REPUBLIKA.CO.ID, JAKARTA -- Aksi boikot produk pro Israel masih terus dilakukan oleh masyarakat di sejumlah negera. Hanya saja, pemboikotan yang dilakukan di setiap negara memiliki dampak berbeda.
Di Indonesia misalnya, jika pemboikotan dilakukan terus-menerus, terancam ada pengurangan karyawan atau PHK. Sementara di negara lain seperti Yordania, tidak ada potensi tersebut. Bahkan, beberapa karyawannya justru memilih mengundurkan diri dari perusahaan yang dinilai mendukung Israel.
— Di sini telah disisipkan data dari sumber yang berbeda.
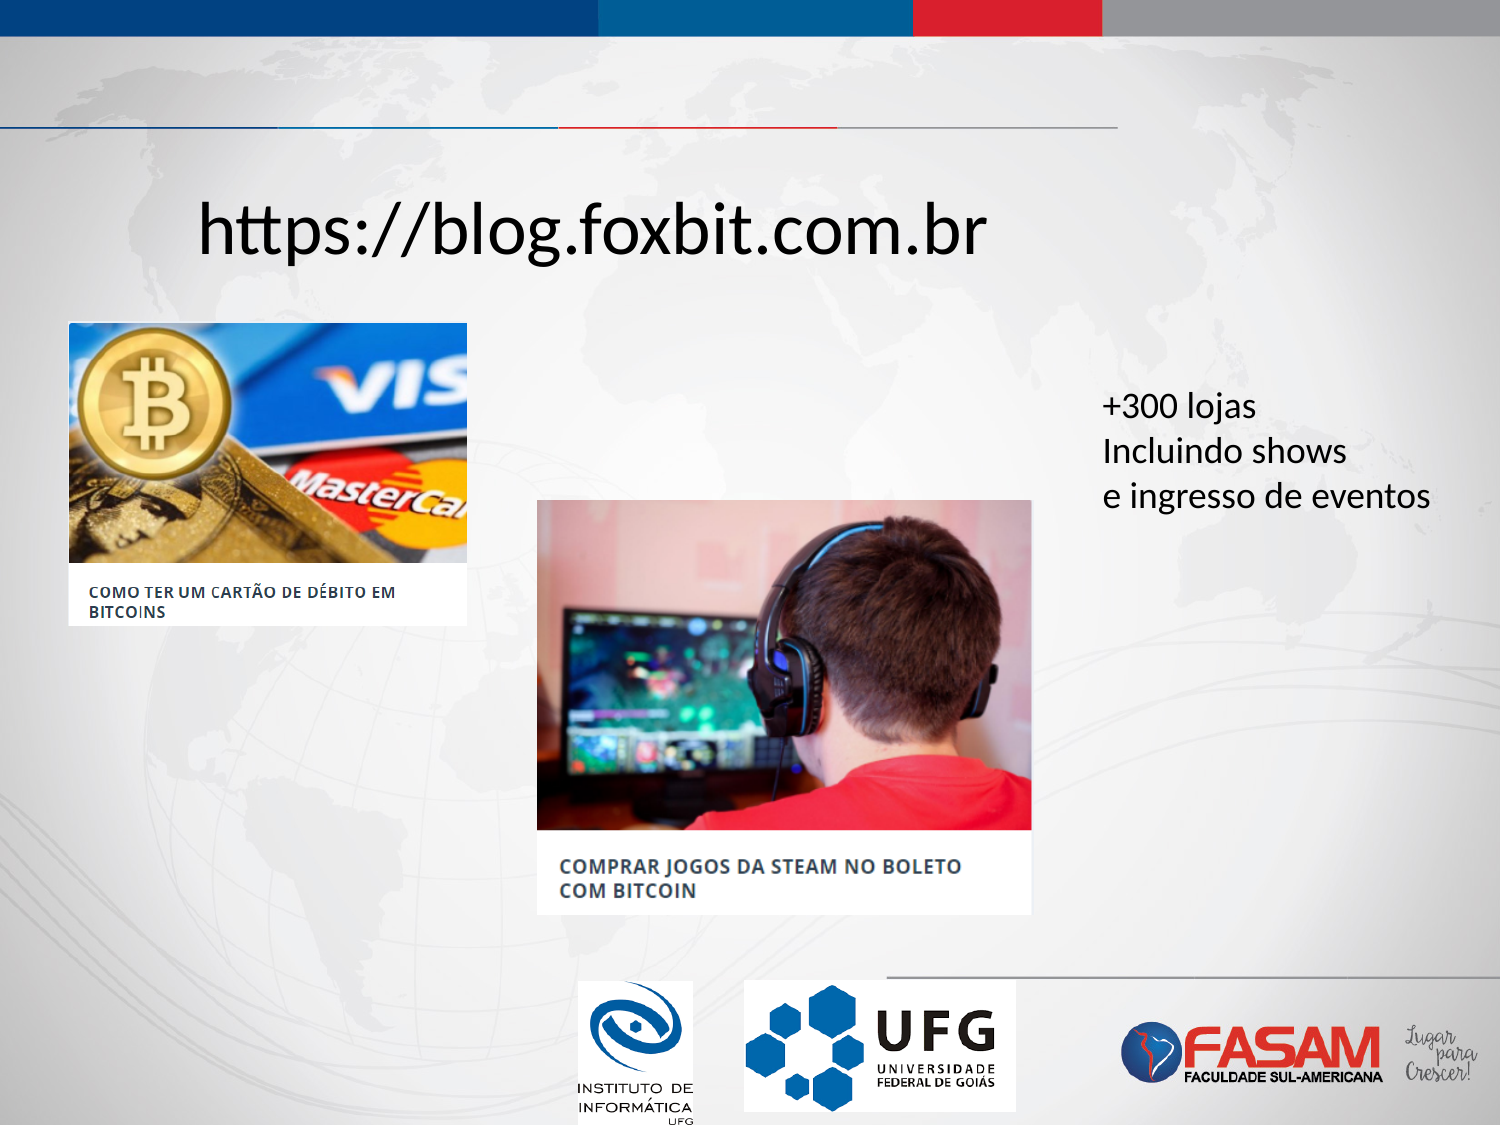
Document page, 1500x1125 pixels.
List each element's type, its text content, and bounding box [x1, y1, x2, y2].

picture [0, 0, 1500, 1125]
title https://blog.foxbit.com.br [68, 171, 1119, 277]
text_box +300 lojas Incluindo shows e ingresso de eventos [1087, 373, 1447, 524]
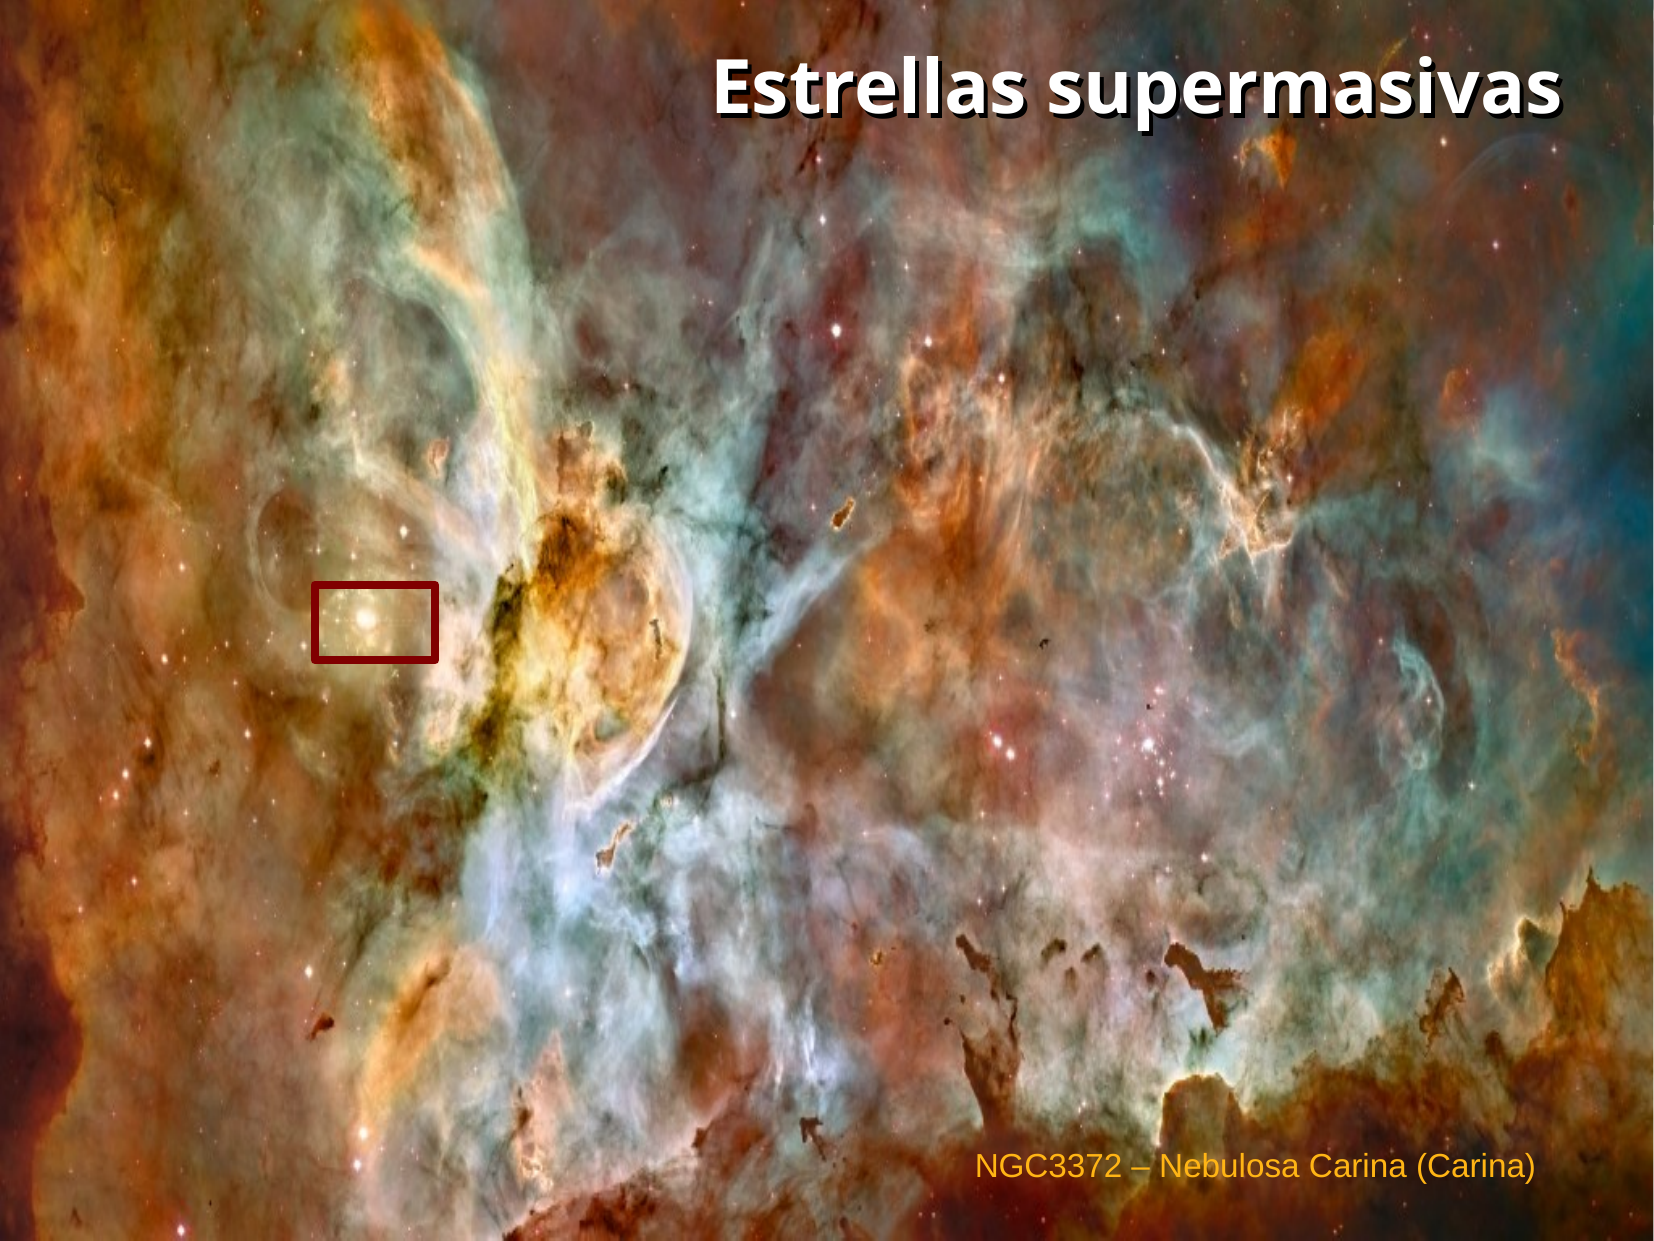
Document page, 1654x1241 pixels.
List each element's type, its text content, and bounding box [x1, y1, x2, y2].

picture [0, 0, 1654, 1241]
text_box NGC3372 – Nebulosa Carina (Carina) [960, 1140, 1557, 1196]
title Estrellas supermasivas [75, 19, 1564, 151]
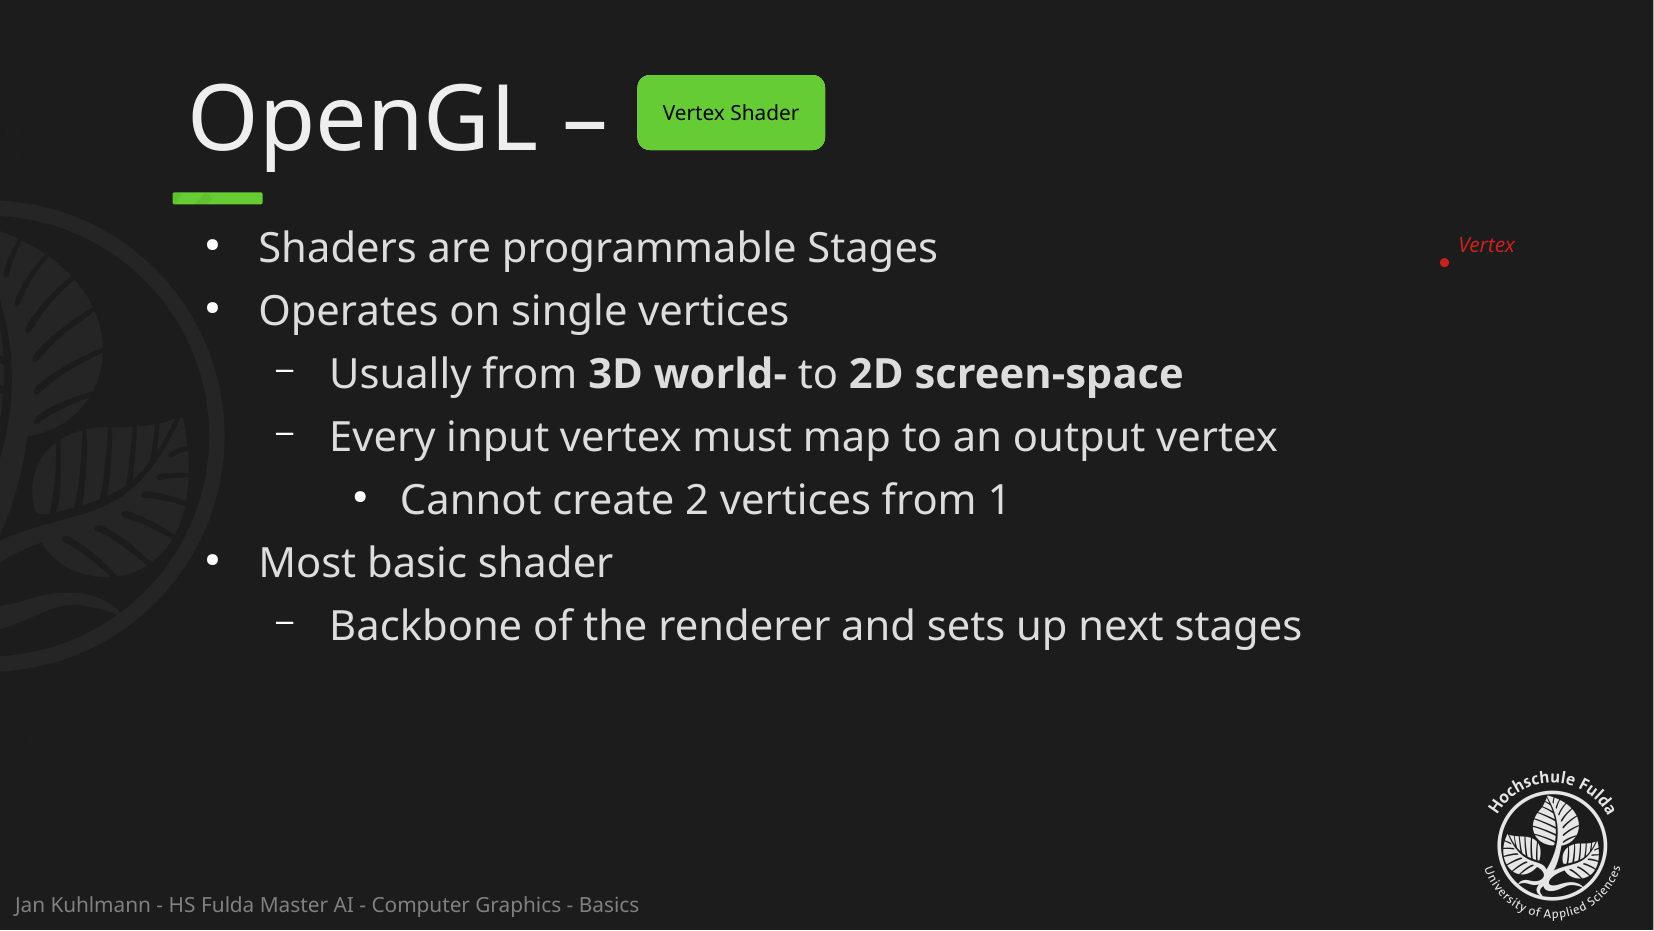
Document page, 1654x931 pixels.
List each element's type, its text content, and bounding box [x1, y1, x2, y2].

title OpenGL – [187, 37, 1571, 193]
list Vertex [1387, 229, 1538, 338]
list Shaders are programmable Stages Operates on single vertices Usually from 3D world- to 2D screen-space Every input vertex must map to an output vertex Cannot create 2 vertices from 1 Most basic shader Backbone of the renderer and sets up next stages [187, 217, 1571, 758]
picture [1485, 771, 1620, 921]
text_box Vertex Shader [637, 75, 826, 151]
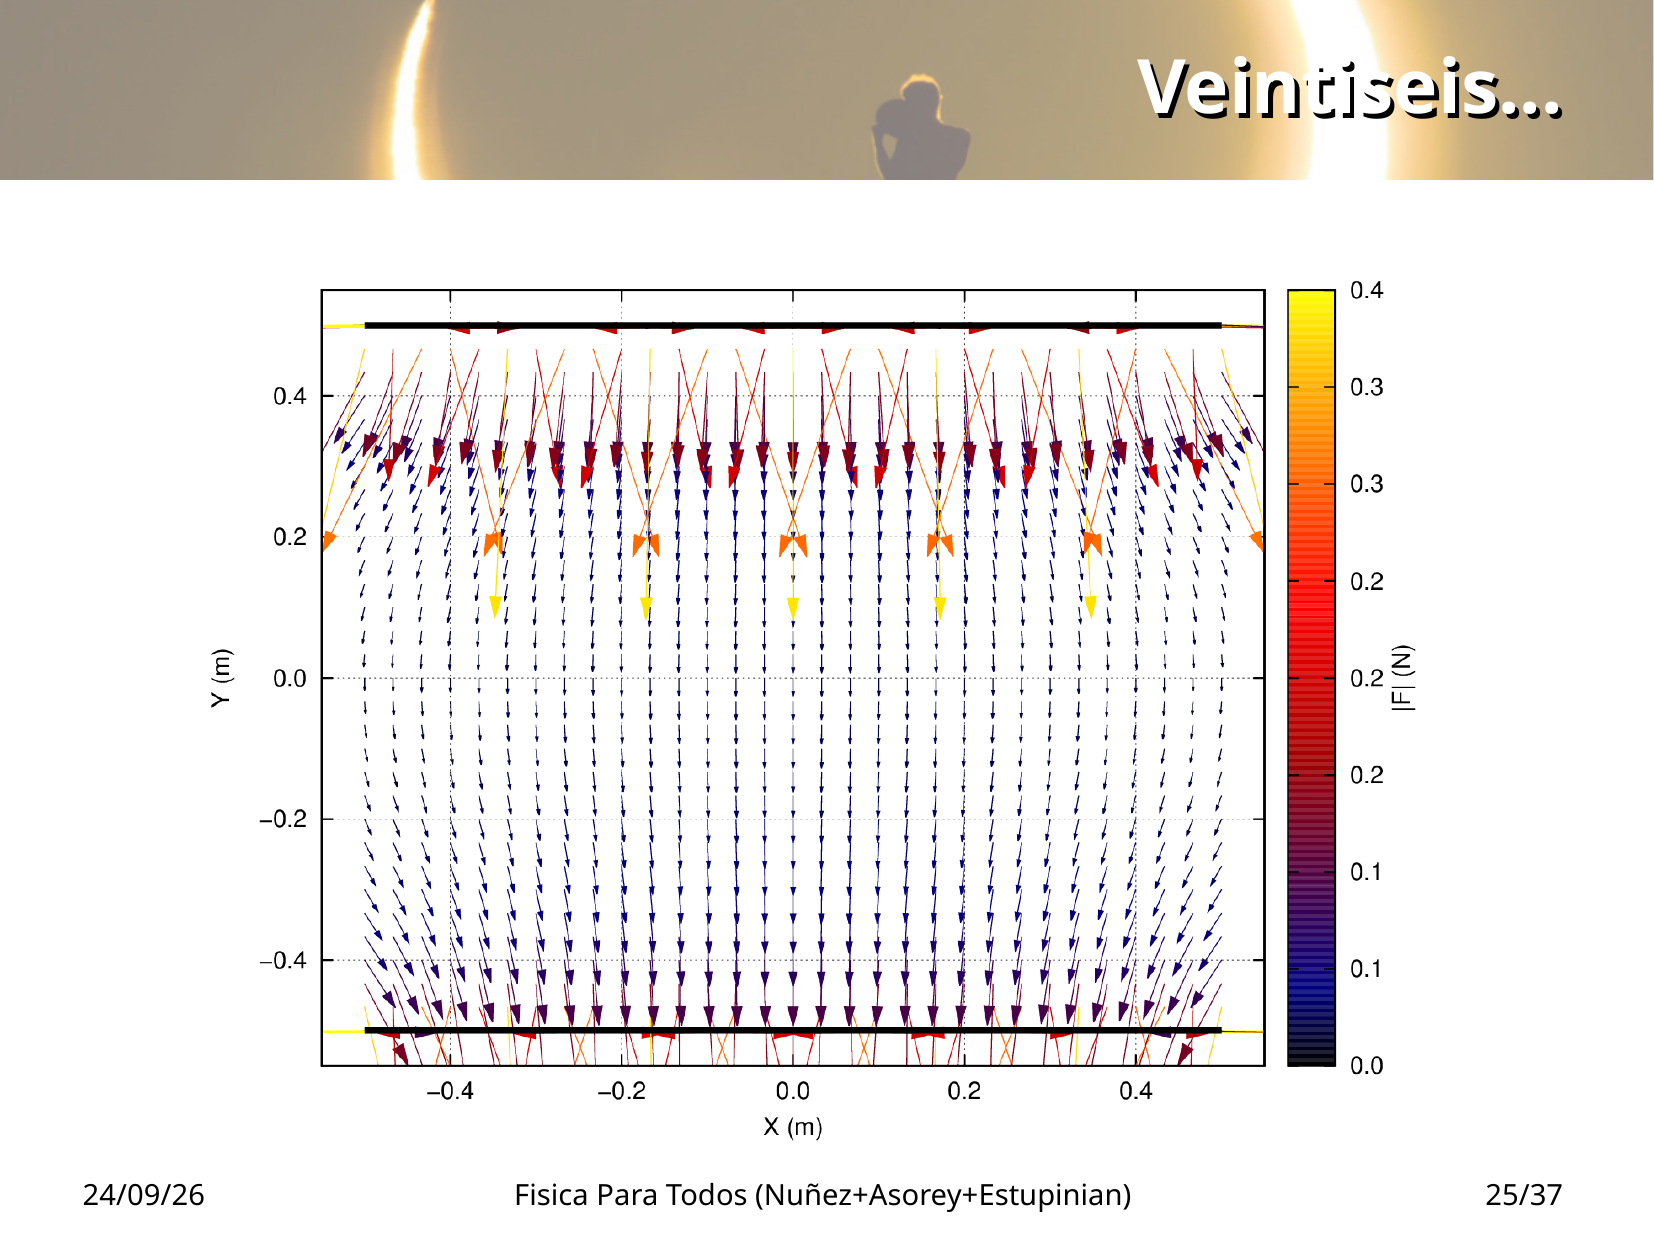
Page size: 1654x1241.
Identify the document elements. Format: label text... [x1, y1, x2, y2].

title Veintiseis... [75, 19, 1564, 151]
picture [201, 260, 1464, 1144]
picture [0, 0, 1654, 180]
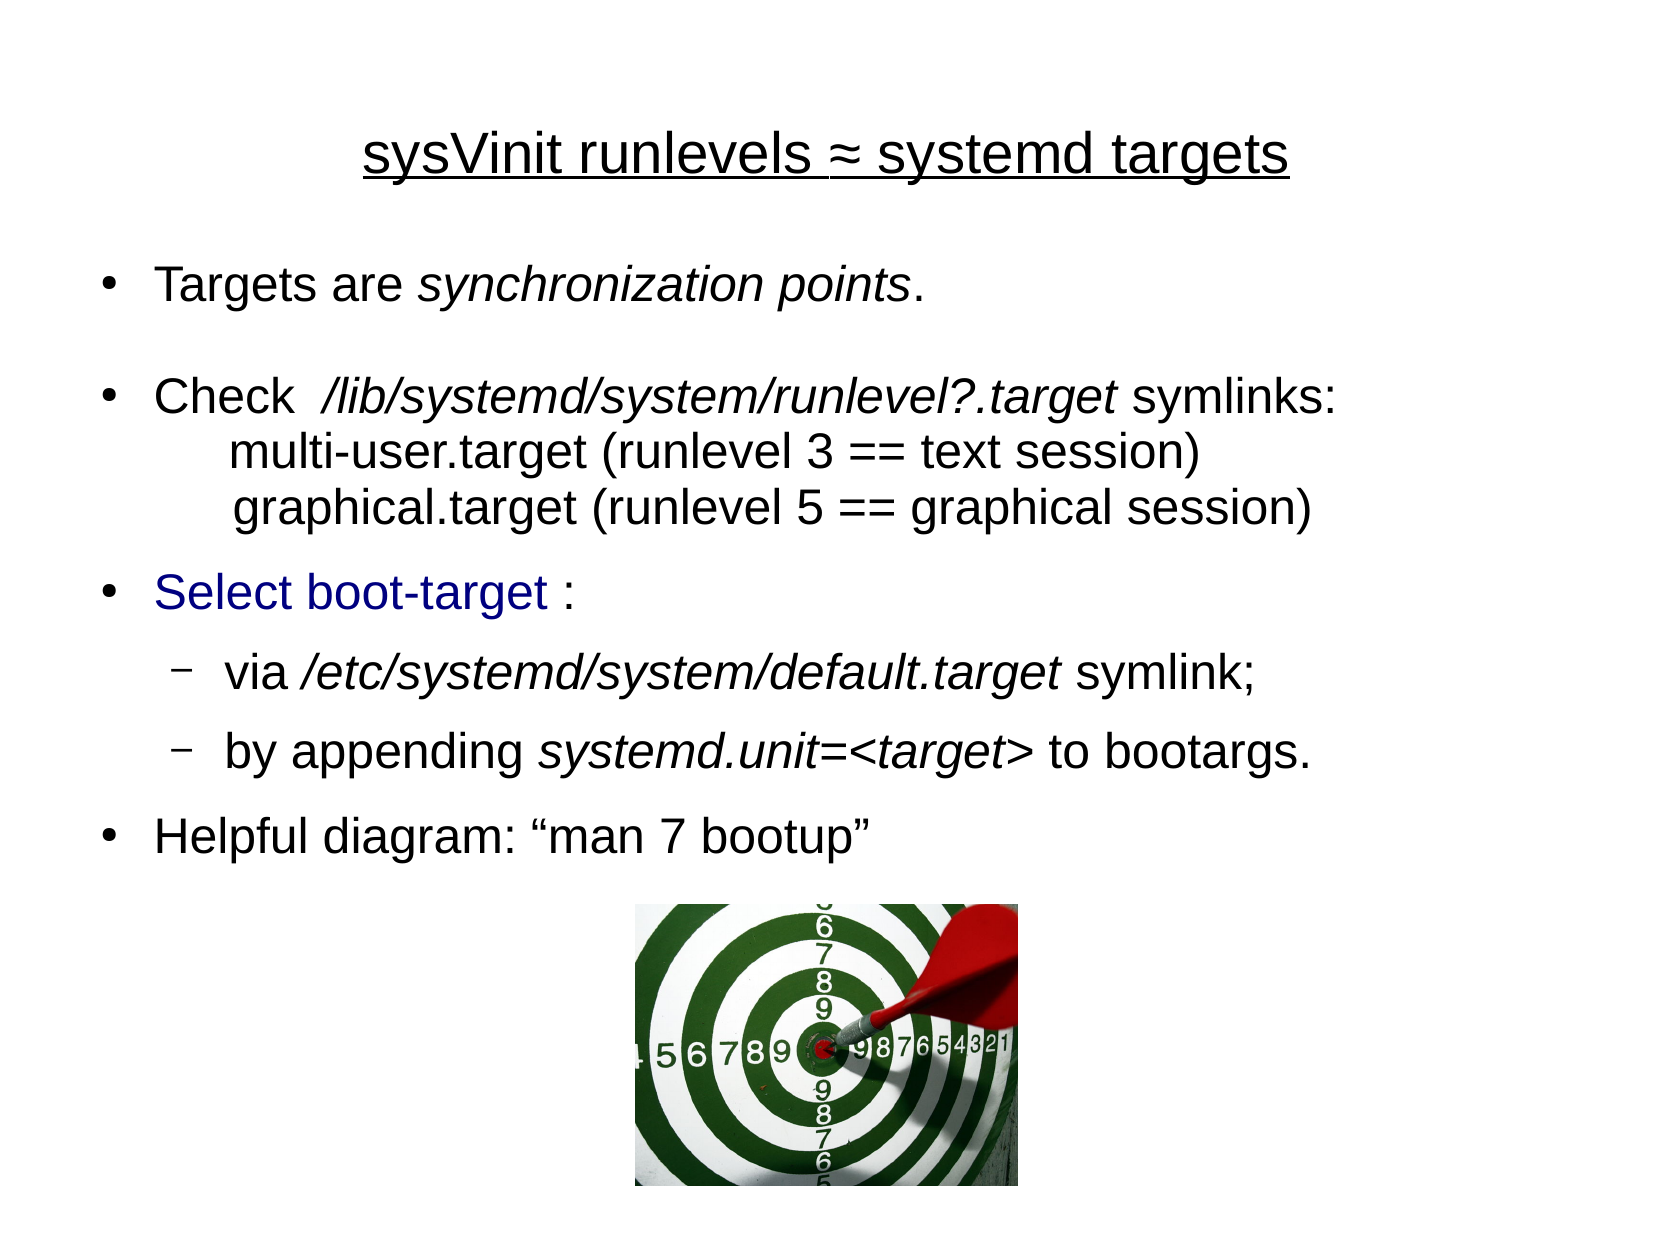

Menanggapi perbedaan itu, Direktur Eksekutif Center of Reform on Economics (Core) Mohammad Faisal menilai, setiap negara mempunyai karakteristik berbeda. Kemudian, semakin banyak suatu negara memakai produk atau merek global dari perusahaan multinasional, maka efek boikotnya semakin besar.
"Apalagi kalau kemudian boikotnya massal. Kenapa dampaknya (boikot) di suatu negara bisa lebih sedikit, itu jika jumlah orang yang bekerja pada perusahaan multinasional tersebut bisa jadi lebih sedikit," jelasnya kepada Republika, Selasa (5/12/2023).
Maka, kata dia, perlu studi lebih lanjut guna melihat perbedaan ini. Studi dimaksud yaitu dengan membandingkan satu negara dengan negara lainnya.
Di Indonesia sendiri, sambungnya, berbagai produk pro Israel yang beredar di media sosial sudah membuat sebagian masyarakat bereaksi. Sebagian masyarakat itu lalu memboikot sejumlah produk di daftar tersebut, sehingga menyebabkan penurunan penjualan.
"Produknya luas. Produk yang diboikot lebih ke produk waralaba yang makanan cepat saji. Karena itu suatu kebutuhan tersier, makanan. Tapi makanan berhibur bukan yang dikonsumsi sehari-hari, jadi lebih mudah," jelas Faisal.